[Collection entries]
========================

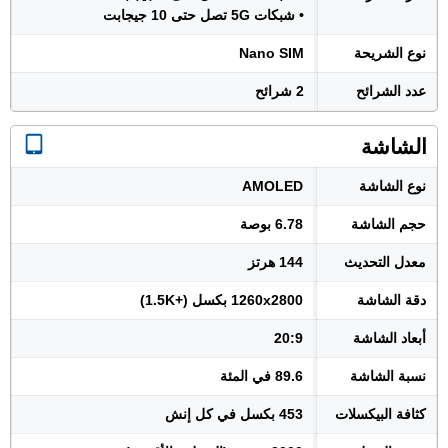
• شبكات 5G تصل حتى 10 جيجابت
نوع الشريحة
Nano SIM
عدد الشرائح
2 شرائح
الشاشة
نوع الشاشة
AMOLED
حجم الشاشة
6.78 بوصة
معدل التحديث
144 هرتز
دقة الشاشة
1260x2800 بكسل (+1.5K)
أبعاد الشاشة
20:9
نسبة الشاشة
89.6 في المئة
كثافة البيكسلات
453 بكسل في كل إنش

========================

* Exercise instructions *
Where a line of the entries above holds the word "بكسل", return that line.

* Written solution *
1260x2800 بكسل (+1.5K)
453 بكسل في كل إنش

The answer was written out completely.